Academy classes are taught by Millard teachers approved by the University of Nebraska at Omaha and Metropolitan Community College. Students pay reduced-rate tuition to earn dual-enrollment credit. Students attend their home high school half the day, and spend half a day at the academy. The two-year programs are for juniors and seniors.
Many more students are enrolled in the Health Sciences Academy — 45 compared to just five in logistics. But instructors say that logistics is a fast-growing career field and that graduates will have a leg up in the world of shipping and tracking products as businesses try to operate more efficiently to save money.
Logistics careers are a good fit in Nebraska, they say, because the state's central location makes it ideal as a transportation hub.
The UPS ad makes logistics look cool and cutting edge. Instead of Martin crooning about “When the moon hits your eye like a big pizza pie that's amore,” a female singer warbles such rhymes as “When it's planes in the sky for a chain of supply that's logistics” and “When the parts for the line come precisely on time that's logistics.”
Millard North High junior Jeff Rodis and his logistics academy classmates say a key attraction to the program was the opportunity to earn college credit.
Rodis intends to go to college and eventually work in supply-chain management. He enjoys the hands-on class work.
In the classroom, students work with a model that demonstrates radio frequency identification, which is a product-scanning technology that shows promise as a more efficient alternative to bar code scanners.

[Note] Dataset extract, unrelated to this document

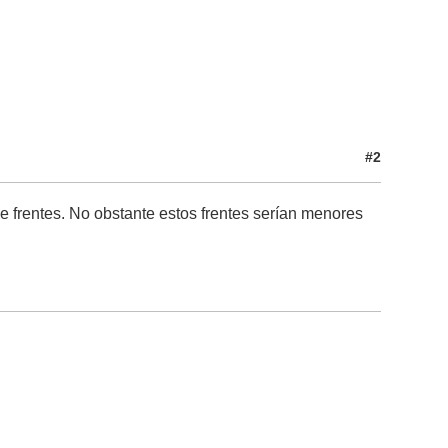
#2
e frentes. No obstante estos frentes serían menores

Products are marked with a computer chip that emits a radio signal. They travel down a conveyor belt and pass through sensors that read the tag and display information about the product on a computer screen. Unlike bar codes, the system reads multiple tags at once.
Academy instructor Ben Brachle said the technology can be applied to any business that moves things from Point A to Point B: retail sales, business-to-business, manufacturing. Imagine, instructors say, filling your shopping cart with goods and pushing it out the door, no need to stop and check out. With radio frequency identification, the store could tally your purchase remotely and debit your account.
Meantime, interest in the Health Sciences Academy “blew us away,” said Barb Waller, the district's coordinator for career and technical education.
Millard West High junior Brianna Pigsley, 16, who wants to be an anesthesiologist, said the decision to enter the Health Sciences Academy was not easy.
Pigsley wanted a leg up on college, but academy classes would take up half her school day, leaving little room for other classes that interested her.
“I had to decide whether AP classes would be better on my college application or whether this would be better,” Pigsley said. “I decided this, because a lot of kids wouldn't have this. And I thought colleges would really like to see that.”
Pigsley said she hopes to work as a paramedic in college, gaining experience and earning money to help pay for college.
In the culinary arts classroom, chef Maybell Galusha recently had students cooking up desserts for a graduation ceremony. Students made buttery tartlets topped with chocolate ganache, mini German chocolate cupcakes, red velvet cupcakes and “tuxedo strawberries,” which involves dipping berries in white and brown chocolate so they look like they're wearing tuxedos.
Galusha said that the wide variety of restaurants and TV cooking shows have raised awareness of cooking as a profession. Every dish the students make in the lab they must sample and critique, she said.
She said kids enjoy cooking in the well-equipped kitchen at Horizon High, though the math required when buying supplies and planning meals is still unappealing to some.
Greg Rogers, a junior, wants to be a chef at a fine dining restaurant. Already, his family wants to make the most of his education.
“Everyone wants me to cook for them now,” Rogers said.